Uitspraak
RECHTBANK OVERIJSSEL
gemachtigde: D.S.C. Jansen,
Rechtbank Overijssel
In deze zaak heeft de Rechtbank Overijssel op 19 mei 2014 uitspraak gedaan in een geschil tussen een gastouderbureau, eiseres, en de heffingsambtenaar van de gemeente Hellendoorn, verweerder. Eiseres had een legesaanslag van € 220,- opgelegd gekregen voor het in behandeling nemen van een aanvraag tot registratie van een gastouder in het Landelijk Register Kinderopvang en Peuterspeelzalen (LRKP). Eiseres stelde dat deze legesaanslag niet terecht was, omdat het in behandeling nemen van de aanvraag meer in het algemeen belang zou liggen dan in het individuele belang van het gastouderbureau. Verweerder daarentegen verdedigde de legesaanslag op basis van de Verordening op de heffing en invordering van leges 2013 van de gemeente Hellendoorn.

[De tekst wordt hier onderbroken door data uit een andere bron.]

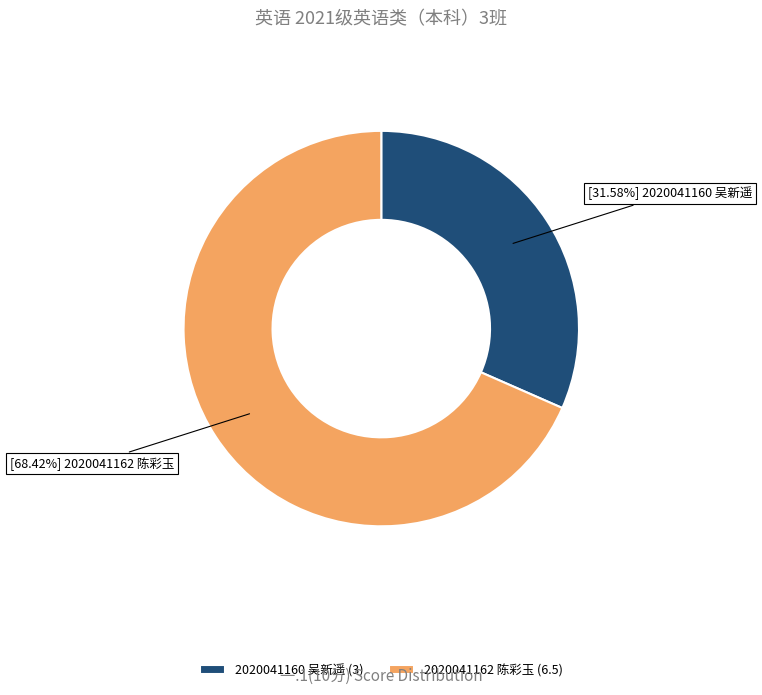

Count the number of slices in the pie.

2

De rechtbank heeft de feiten en het procesverloop in detail besproken. Eiseres had bezwaar gemaakt tegen de legesaanslag, maar dit was ongegrond verklaard door verweerder. Tijdens de zitting op 13 juni 2014 is het beroep behandeld, waarbij eiseres werd vertegenwoordigd door haar gemachtigde en verweerder door drie vertegenwoordigers. De rechtbank heeft het onderzoek ter zitting gesloten en zich vervolgens gebogen over de vraag of de legesaanslag terecht was opgelegd.

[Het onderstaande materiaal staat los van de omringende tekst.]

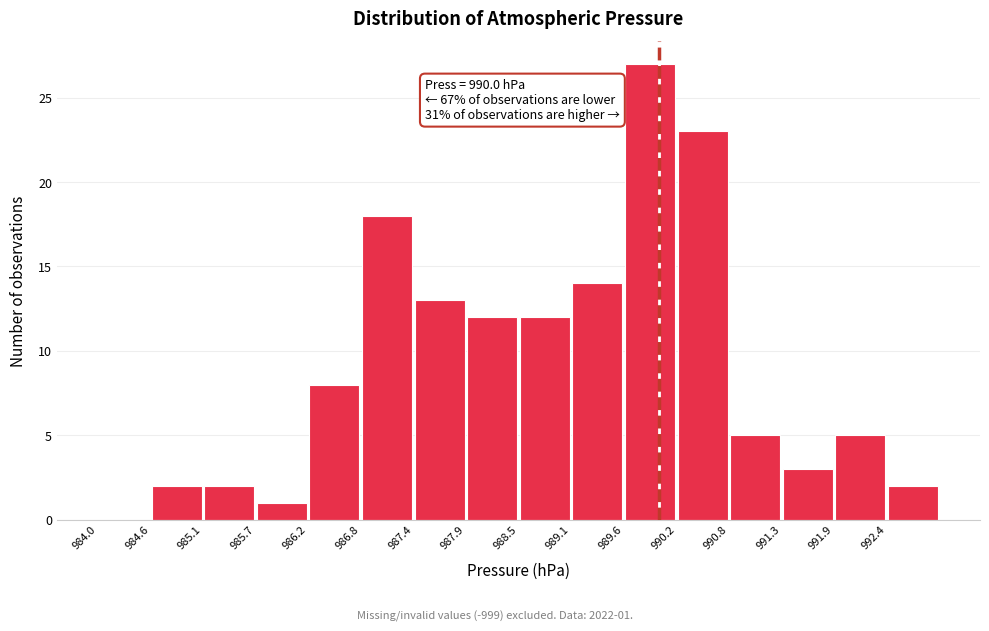

Which range on the x-axis has the tallest bar?

989.6 to 990.2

De rechtbank oordeelde dat het in behandeling nemen van de aanvraag tot registratie van een gastouder in het LRKP moet worden aangemerkt als een dienst in de zin van artikel 229, eerste lid, aanhef en onder b, van de Gemeentewet. Dit betekent dat verweerder bevoegd was om de legesaanslag op te leggen. Eiseres had ook aangevoerd dat de Verordening onverbindend verklaard moest worden, maar de rechtbank oordeelde dat verweerder aannemelijk had gemaakt dat de rijksbijdrage en leges niet alle kosten dekte die de gemeente had gemaakt voor de uitvoering van de Wko. De rechtbank verklaarde het beroep ongegrond en er was geen aanleiding voor een proceskostenveroordeling.